Chars dans les avenues fermées à la circulation, Chinois réquisitionnés par milliers pour défiler ou chanter à la gloire du pays, les préparatifs du 60e anniversaire de la Chine communiste ont mobilisé des foules immenses et perturbé la vie de Pékinois pas toujours à la fête.

Liu Tongbo a cherché désespérément un moyen de transport lorsque le centre était paralysé par les répétitions générales avec des chars militaires chargés de missiles ou allégoriques vantant les réalisations de la Chine en marche. «J'habite en banlieue et le métro ne s'arrête plus dans le centre, où je travaille, ça fait une demi-heure que je marche», grince cet homme d'affaires de 45 ans, alors que la ville vit son troisième jour de répétition.

Les Pékinois semblent avoir vécu, depuis des semaines, avec un mélange d'irritation et d'impatience les préparatifs d'un spectacle qui s'annonce grandiose.

Beaucoup se sont plaints des perturbations.

«J'ai passé deux heures à essayer de rentrer chez moi alors que j'étais coincée dans la partie sud de la ville et qu'il était interdit de traverser l'avenue Chang'an», qui traverse Pékin d'est en ouest, dit Melody, une Chinoise de 27 ans qui donne son nom en anglais.

Sur Chang'an défileront le 1er octobre quelque 200.000 militaires et «volontaires» étudiants, collégiens et danseurs.

Le long de cette voie immense, les grands hôtels ont été obligés de fermer pour quatre jours ou ne peuvent plus proposer les chambres avec vue sur l'avenue.

Ceux qui, comme Mélody, habitent le long du parcours, se sont vu interdire d'ouvrir leurs fenêtres quand passera la parade par des autorités obsédées par la sécurité.

«On ne peut pas aller sur le balcon et recevoir aucun invité du 30 septembre au 1er octobre», dit-elle.

Les artères de la mégapole de 17 millions d'habitants ont été pavoisées de drapeaux multicolores, de grosses lanternes rouges et de parterres de fleurs dont certains représentent le territoire chinois.

«La dernière fois qu'il y a eu un défilé militaire, c'était en 1999», rappelle Wang Tongyu, un étudiant, «j'avais juste 13 ans!».
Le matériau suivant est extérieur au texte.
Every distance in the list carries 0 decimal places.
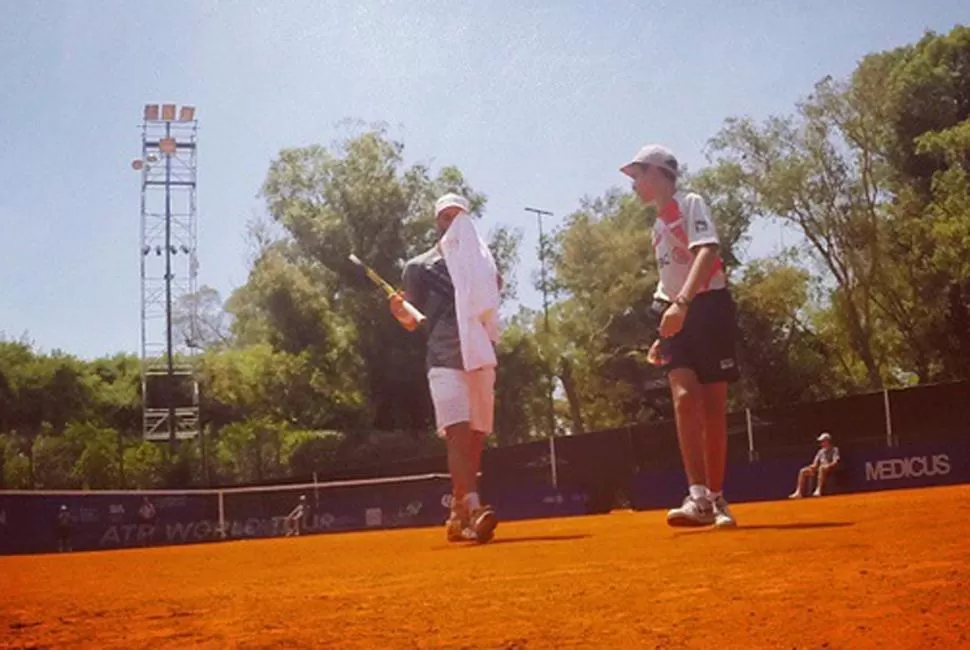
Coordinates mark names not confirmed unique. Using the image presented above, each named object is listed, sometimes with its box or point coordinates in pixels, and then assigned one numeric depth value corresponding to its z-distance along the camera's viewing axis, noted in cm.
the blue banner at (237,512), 1642
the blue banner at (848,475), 1457
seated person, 1512
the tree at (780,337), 3166
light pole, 3484
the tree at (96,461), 2339
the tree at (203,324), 4758
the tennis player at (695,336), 438
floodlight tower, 2889
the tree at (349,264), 3256
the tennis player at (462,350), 496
«En regardant ça dix ans plus tard je verrai combien j'ai grandi, en même temps que mon pays», dit-il avec ferveur.

Sur le plan de la sécurité rien n'a été laissé au hasard, et les membres des forces de l'ordre sont déployés en plus grand nombre encore que lors des jeux Olympiques en août 2008.
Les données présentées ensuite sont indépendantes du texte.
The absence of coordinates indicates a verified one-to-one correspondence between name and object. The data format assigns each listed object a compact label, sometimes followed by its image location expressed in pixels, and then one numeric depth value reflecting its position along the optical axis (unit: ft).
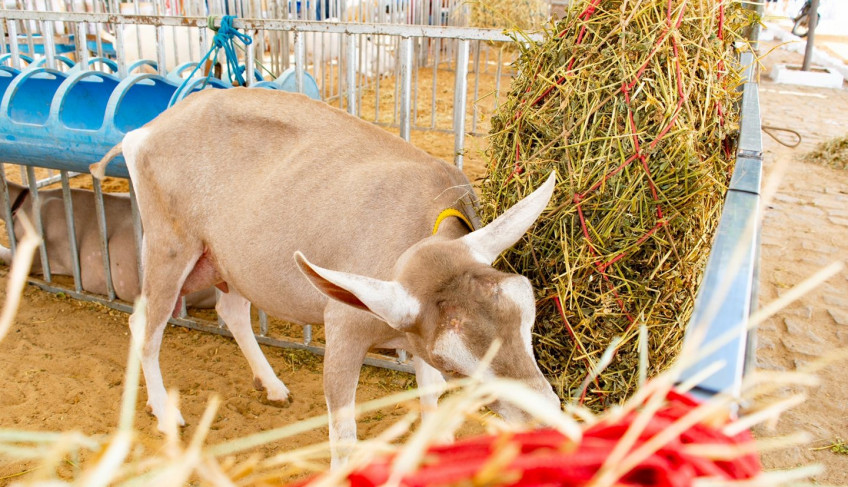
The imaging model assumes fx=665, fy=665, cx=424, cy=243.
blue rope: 13.48
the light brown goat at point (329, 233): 6.66
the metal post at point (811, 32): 39.24
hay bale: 6.66
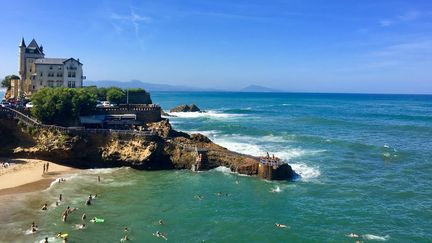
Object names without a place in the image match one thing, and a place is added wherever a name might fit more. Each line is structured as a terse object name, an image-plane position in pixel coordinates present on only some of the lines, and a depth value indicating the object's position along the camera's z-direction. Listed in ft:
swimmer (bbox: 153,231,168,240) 117.80
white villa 292.40
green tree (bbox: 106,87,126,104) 290.35
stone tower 304.89
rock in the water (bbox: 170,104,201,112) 501.15
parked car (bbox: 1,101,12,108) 207.21
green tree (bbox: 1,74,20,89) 374.18
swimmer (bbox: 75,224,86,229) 122.01
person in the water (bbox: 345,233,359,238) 120.16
Des détecteurs de métaux ont été installés dans les stations de métro du centre près de la place Tiananmen, les véhicules entrant dans la capitale sont vérifiés, la surveillance dans les aéroports et les gares renforcée.

La police fait des patrouilles armées de nuit afin que rien n'entache les célébrations censées mettre en lumière une Chine devenue troisième économie mondiale.

«C'est une manie chinoise - quand (les autorités) veulent faire quelque chose, elles le veulent à 100% et veulent garantir que rien ne se produise», dit Liu.

Mendiants et sans-abri ont dû quitter la ville et les ventes de couteaux ont été interdites à la suite d'agressions qui ont fait deux morts, justement dans le quartier le plus sécurisé de Pékin.

Même la population animale a fait l'objet d'attentions particulières, avec des séries d'«exterminations» de rats et de gros insectes place Tiananmen.

Le matin du jour J, les avions seront cloués au sol pendant trois heures à l'aéroport de Pékin, le temps du défilé, et la grande masse des Pékinois sera encouragée à rester chez elle pour regarder la fête... à la télévision.